I decided to share my insight from the Atlas Corps fellowship and my living in Washington, DC, with the next generation of journalists. The young professional and students. I like mostly to talk to people who are more able and possible to choose the right direction when it comes to making decent journalism. I think that “old” (not that gold) journalists have already taken a permanent shape and it is difficult to intervene in their personality and their approach toward the quality journalism.

So, I decided my Community Action Project to be dedicated to young journalists, students. I called this project “The US (ad)venture”, because it really was for real both an adventure and a venture, which I can say, no matter the high and lows, it really paid me back. I learnt a lot at the Voice of America, where I was assigned from the program, but I learnt twice as much from simply living in DC, hanging with fellows, meeting all kind of people in a very dynamic and fluid place.

During my workshops and seminars with young journalists and journalism students, some of them part of the Albanian Center for Quality Journalism, an organisation supported by the US Embassy in Tirana, I was happy to notice that this new generation of journalists is equipped better than my generation, both in terms of opportunities, materials and possibilities, but also in personality and the way they think.They are journalists shaped in an era where the information has exploded, especially from the internet and social media. Though this comes with the risk of being a victim of “fake news” and also of abuse, still if taken properly under control, this can be indeed an advantage. And I saw it was.

As I was expecting, I learnt a lot from the students I was supposed to teach something to, and I love it when something turns out to be interactive and both sides give and take in the same amount. And this was the case with my Community Action Project.

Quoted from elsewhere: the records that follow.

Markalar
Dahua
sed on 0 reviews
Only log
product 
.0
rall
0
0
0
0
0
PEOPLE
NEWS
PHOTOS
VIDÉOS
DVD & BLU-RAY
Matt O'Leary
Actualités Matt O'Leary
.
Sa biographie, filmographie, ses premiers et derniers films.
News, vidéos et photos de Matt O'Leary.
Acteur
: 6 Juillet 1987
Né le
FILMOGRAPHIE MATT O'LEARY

Journalism students and young journalists in Albania are especially eager to know stuff when it is about US. US journalism and media making has always been an attraction to media makers in Albania. What I shared with them, was the idea that basically laws and regulations are fundamental for the development of media and journalism. Many things we see happen in this field in US are directly and undeniably “consequences” of the First Amendment. The First Amendment is so powerful that even racist people can hide behind it and organize rallies like that in Virginia a year ago. Of course, this might be counted as a dark side of the First Amendment, but it also make people who see US from outside to better understand the dynamic of the free speech, as one of the most powerful columns that has influenced the past and the present of this country and that will of course affect its future.

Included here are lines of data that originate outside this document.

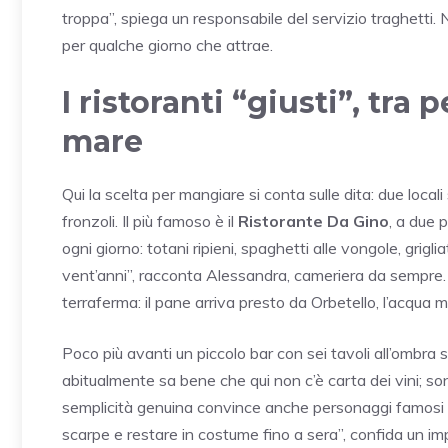
troppa”, spiega un responsabile del servizio traghetti. N
per qualche giorno che attrae.
I ristoranti “giusti”, tra 
mare
Qui la scelta per mangiare si conta sulle dita: due local
fronzoli. Il più famoso è il
Ristorante Da Gino
, a due 
ogni giorno: totani ripieni, spaghetti alle vongole, grig
vent’anni”, racconta Alessandra, cameriera da sempre. S
terraferma: il pane arriva presto da Orbetello, l’acqua mi
Poco più avanti un piccolo bar con sei tavoli all’ombra 
abitualmente sa bene che qui non c’è carta dei vini; sono 
semplicità genuina convince anche personaggi famosi a pr
scarpe e restare in costume fino a sera”, confida un im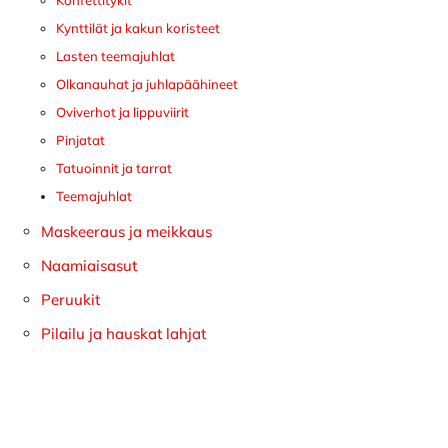
Konfettitykit
Kynttilät ja kakun koristeet
Lasten teemajuhlat
Olkanauhat ja juhlapäähineet
Oviverhot ja lippuviirit
Pinjatat
Tatuoinnit ja tarrat
Teemajuhlat
Maskeeraus ja meikkaus
Naamiaisasut
Peruukit
Pilailu ja hauskat lahjat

Of course I talked a lot about my experience at Voice of America with journalism students. What fascinated me mostly from this media agency is its formula itself. No matter how good or bad that media making can be considered (most think VOA is very qualitative), at the end VOA formula is such a formula that provides exclusive content all the time. From exclusive Boko Haram featuring to the exclusive featuring of the assault of Erdogan at the Turkish Embassy in Washington, DC. These images were later purchased from giants of media making, such as CNN, BBC and so on. It is the way VOA is conceived and works that make it own time to time exclusive content.

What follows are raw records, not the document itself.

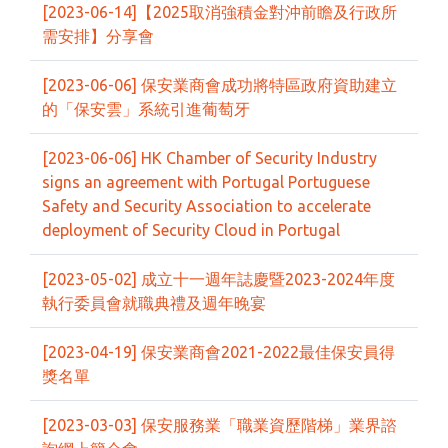
[2023-06-14]【2025取消強積金對沖前瞻及行政所
需安排】分享會
[2023-06-06] 保安業商會成功將特區政府資助建立
的「保安雲」系統引進葡萄牙
[2023-06-06] HK Chamber of Security Industry
signs an agreement with Portugal Portuguese
Safety and Security Association to accelerate
deployment of Security Cloud in Portugal
[2023-05-02] 成立十一週年誌慶暨2023-2024年度
執行委員會就職典禮及週年晚宴
[2023-04-19] 保安業商會2021-2022最佳保安員得
獎名單
[2023-03-03] 保安服務業「職業資歷階梯」業界諮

I shared lots of insights with the journalism students and young active journalists. And their feedback was amazing. I encountered only one difficulty: Future is made of dreams. And there were something bothering in these talented people’s future. The vast majority of them have projected a future abroad, not in Albania. And this is sad, because though they were interested to hear my experiences, they were not quiet there a hundred percent. Truth is, it is difficult to inspire a next generation, when this next generations’ thoughts are to simply leave the country for good. This made me sad and also the whole project was affected, because I would rather like to talk my ideas to people who are planing to stay in Albania and build it. So, in a way, my “US (ad)venture” was also an “Albanian misadventure”!